With each passing year, the questions about suppliers assuming full vehicle assembly are taken more seriously. A ridiculous proposition a decade ago is now within reach as the largest suppliers prove themselves in managing complicated, global operations while improving manufacturing efficiency.

Still, the concept may come across as sheer lunacy to industry types who see suppliers as wholly unprepared for the rigors and complexity of actually building cars and trucks.

D. Craig Winn does not share those sentiments. He knows of at least one supplier that can handle this awesome responsibility - his. Magna International Inc. of Aurora, Ont., has been designing, engineering and assembling cars in Graz, Austria, since it acquired Steyr-Daimler-Puch Fahrzeugtechnik in 1998.

The Steyr plant in Graz assembles Jeep Grand Cherokee and the Mercedes-Benz G- van, the M-Class sport/utility vehicle and E-Class 4Matic. Steyr also supplied a turnkey manufacturing system, as well as full design, engineering and validation, to Audi AG for launching its sporty TT coupe.

Steyr got the Audi job by quoting to be the full assembler of the TT. Ultimately, Audi kept the assembly internal, but it used the manufacturing process that Steyr had suggested, Mr. Winn says.

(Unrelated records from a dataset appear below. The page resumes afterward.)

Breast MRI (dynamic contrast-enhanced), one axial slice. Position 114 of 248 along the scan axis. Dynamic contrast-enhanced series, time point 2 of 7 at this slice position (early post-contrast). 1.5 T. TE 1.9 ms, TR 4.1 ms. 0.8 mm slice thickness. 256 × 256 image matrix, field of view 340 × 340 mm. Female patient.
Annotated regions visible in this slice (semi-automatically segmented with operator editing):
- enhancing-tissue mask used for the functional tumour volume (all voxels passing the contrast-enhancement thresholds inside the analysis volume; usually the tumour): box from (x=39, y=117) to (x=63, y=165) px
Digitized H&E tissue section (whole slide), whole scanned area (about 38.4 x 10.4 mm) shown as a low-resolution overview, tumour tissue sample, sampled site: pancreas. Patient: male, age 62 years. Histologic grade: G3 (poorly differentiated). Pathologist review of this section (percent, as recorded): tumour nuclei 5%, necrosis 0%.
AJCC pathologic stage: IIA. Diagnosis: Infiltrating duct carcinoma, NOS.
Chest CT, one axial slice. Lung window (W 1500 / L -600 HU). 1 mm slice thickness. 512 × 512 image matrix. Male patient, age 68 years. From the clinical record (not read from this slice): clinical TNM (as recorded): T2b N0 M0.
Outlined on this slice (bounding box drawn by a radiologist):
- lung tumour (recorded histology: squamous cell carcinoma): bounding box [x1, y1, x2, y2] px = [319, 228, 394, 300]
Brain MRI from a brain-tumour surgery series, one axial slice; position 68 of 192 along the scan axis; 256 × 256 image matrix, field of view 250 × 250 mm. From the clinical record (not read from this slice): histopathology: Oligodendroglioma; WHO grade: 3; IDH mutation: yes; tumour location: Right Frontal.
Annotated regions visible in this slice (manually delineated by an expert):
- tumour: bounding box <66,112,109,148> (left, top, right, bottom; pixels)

Steyr's unique capabilities (including 1,200 engineers) places Magna high on the list of suppliers ready to assume vehicle assembly from OEMs looking for a radical change.

"We do have intentions and our customers have a desire to have us be a contract assembler here in North America," Mr. Winn, president of Magna's Steyr Symatec North America, tells WAW during a recent automotive conference in Detroit. "The relationship in Europe works well. To do niche vehicles, lower-volume vehicles for North America, you have to have a plant here."

So Magna is searching for property on the continent to produce niche vehicles or, at the very least, to build large modules to be shipped to the vehicle assembly plant, Mr. Winn says.

Much of this capability springs from Symatec, a group Mr. Winn oversees to better coordinate the modular capabilities of Magna's seven divisions, which produce every vehicle system except glass, tires and engines.

With Symatec came the new label of "Tier O.5" to connote a supplier with unique program-management skills, like those used in developing the interior of the Lincoln Navigator in 1998, a $200 million program.

Still, Magna does not plan to produce "a Magna-mobile," Mr. Winn says. "We have no intention of being in the car business ourselves. We'd go down faster than Tucker."

Magna wants to build complete vehicles in North America, but not its own. It wants to be a contract assembler, with a full body and paint shop, like Steyr in Europe, under the theory that it can avoid complexity better than OEMs. Mr. Winn says the company could accommodate an annual production run of 5,000 to 20,000 vehicles.

The idea of a supplier building cars is a dicey one. It surely would incite panic in union halls, where supplier outsourcing is as popular as a pink slip. In its endeavor, Mr. Winn says Magna could use United Auto Workers union labor to assemble vehicles, or it could locate the operation in Mexico.

Despite the UAW, Magna's prospects in North America look good. It will serve as the systems integrator for the interior of the new Cadillac Catera to be built at a new plant in Lansing, MI, in 2001.

And although Mr. Winn can't talk in great detail about them, Magna has contracts with Ford Motor Co. and General Motors Corp. to develop low-volume niche vehicles derived from existing models. Magna will handle design and engineering and will line up suppliers for the work. He can't say when the vehicles go on sale.

Magna would be in charge of "all the new content," Mr. Winn says. "Whether the content is supplied by us or another company, we take on the responsibility." The cost of warranty claims and replacing those add-ons should they be damaged is an issue that "needs to be explored," he readily admits.

A visit to the Magna display at the Specialty Equipment Market Assn. show in Las Vegas a few months ago would suggest that these niche vehicles are likely to be trucks. The supplier won a "Best of Show" award for its "SeaScape," a Ford Expedition modified with a nautical theme for boaters.

Magna's other "lifestyle" concepts at the show were the GMC "Victory Express" for motorcycle enthusiasts and a Ford "Polaris" F-150 for snowmobilers. Still, Mr. Winn says the GM and Ford contracts are for vehicles that were not on display at SEMA.

Mr. Winn is relatively new at Magna, having landed his current post in July after 26 years in OEM product development. In his most recent job, he was vice president of Jeep platform engineering at DaimlerChrysler Corp., where he became well acquainted with Magna's capabilities.